Three Reasons to Invest in Manufacturing Software to Streamline Processes

Industry 4.0

October 7, 2015

Future of Layered Process Audits

A few things in life are required—we simply have no choice but to do them—like paying taxes. Some quality managers would compare the often-mandatory requirement of completing layered process audits (LPAs) to calculating taxes—both are cumbersome and are easily forgotten once the requirement is met. But what if there was an effective solution to simplifying your LPA process and at the same time adding value to your organization?

LPAs are a sub-type of process audits; and they differ from generic process audits by requiring multiple people, including management, to conduct an ongoing chain of simple verifications to ensure that a defined process is followed correctly. LPAs provide an active view into operational process conformance and corrective actions as required by many end manufacturers (such as automakers) to maintain supplier quality. When implemented correctly, LPAs can help shape your organization’s culture into one that embraces continuous improvement. This powerful audit management methodology can:

  • improve safety and quality,
  • deliver cost savings by boosting problem-solving systems, and
  • make continuous improvement nearly routine.

Unfortunately, some organizations complete LPAs only because they are required to do so by a customer. While such organizations do, in fact, fulfill their customer’s requirement, they are missing out on the rich benefits that LPAs can provide. In order to realize those benefits it’s worthwhile to consider manufacturing software options to streamline your LPA process by simplifying scheduling, utilizing real-time data, and closing the quality loop.

Simplify Scheduling

Much of the value of LPAs comes from building an effective layering system where you have fresh eyes conducting audits on a routine basis. You want to utilize a variety of employees—from shop floor operators to executives—to verify that standardized procedures are in place and are indeed being followed consistently. Try to schedule multiple layers of management—typically three, but at least two layers. Given the number of people involved in LPAs it can become time consuming to schedule so many audits efficiently.

You can reduce the administrative overhead associated with assigning and scheduling audits with software programs which ensure that all levels of staff from across the organization are participating in the LPA system. For example, manufacturing software allows you to easily build a schedule where first-level supervisors are performing audits on every shift while top-level management representatives, such as a plant manager, complete at least one audit per week.

Utilize Real-time Data

With paper-based audits, the results are difficult to view and share. Transferring your LPA results to an electronic format is labor intensive. Management software allows you to:

  • view audit and inspection results in real time,
  • compare current and historical results, and
  • share reports throughout your organization.

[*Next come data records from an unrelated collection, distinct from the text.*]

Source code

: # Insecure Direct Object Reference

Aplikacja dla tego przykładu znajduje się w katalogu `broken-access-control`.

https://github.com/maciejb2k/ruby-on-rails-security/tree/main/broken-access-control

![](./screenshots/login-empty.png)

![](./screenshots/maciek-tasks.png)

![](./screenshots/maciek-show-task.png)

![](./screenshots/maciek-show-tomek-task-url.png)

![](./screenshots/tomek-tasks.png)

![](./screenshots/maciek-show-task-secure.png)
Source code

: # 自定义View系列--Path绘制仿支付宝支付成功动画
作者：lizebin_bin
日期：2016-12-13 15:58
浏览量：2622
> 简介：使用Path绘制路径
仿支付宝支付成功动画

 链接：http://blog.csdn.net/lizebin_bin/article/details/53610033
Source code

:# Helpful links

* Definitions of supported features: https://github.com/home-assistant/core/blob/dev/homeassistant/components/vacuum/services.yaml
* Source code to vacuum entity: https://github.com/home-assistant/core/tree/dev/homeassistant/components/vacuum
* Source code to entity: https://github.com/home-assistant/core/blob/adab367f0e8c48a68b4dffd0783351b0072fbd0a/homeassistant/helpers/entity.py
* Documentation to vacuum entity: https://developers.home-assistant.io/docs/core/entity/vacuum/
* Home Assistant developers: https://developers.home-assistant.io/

Robust dashboard metrics that enable users to view reports in real-time help to maximize the value of your LPA audits by driving improvement to meet key performance measures. After all, monitoring metrics builds accountability across the organization.

Close your quality loop

A good LPA identifies non-conformances and provides a mechanism to correct or prevent problems that are systemic. Uncovering the reasons for why a nonconformance occurs is essential for developing effective recommendations for improvement. In most cases, you don’t know immediately what corrective actions are necessary to prevent an error from happening again and potentially affecting product quality. Generally, mistakes don’t just happen, but rather can be traced back to some well-defined causes.

Manufacturing software, by providing real-time data, helps uncover the root causes of a nonconformance. This up-to-the-minute reporting serves as the foundation for a robust corrective action and preventive action (CAPA) program—a key element in creating a culture of continuous improvement. When you are able to utilize your CAPA program to identify root causes, you can pinpoint opportunities for improvement and thus prevent problems before they affect production and your bottom line.

For an LPA to help close your quality loop it must be followed by a plan to implement and monitor corrective actions. With paper-based audits, nonconformances are easily lost in the paperwork shuffle. Manufacturing software allows you to build in follow-up audit questions to ensure that problem-solving solutions (corrective actions) are held in place to prevent your staff from fixing the same problem multiple times. This helps ensure the needed consistency and follow through between audit findings and corrective actions. Software provides the ability to easily follow up on corrective actions and delivers alerts when CAs are complete and the quality loop is closed.

Could your LPA program benefit from the use of manufacturing software?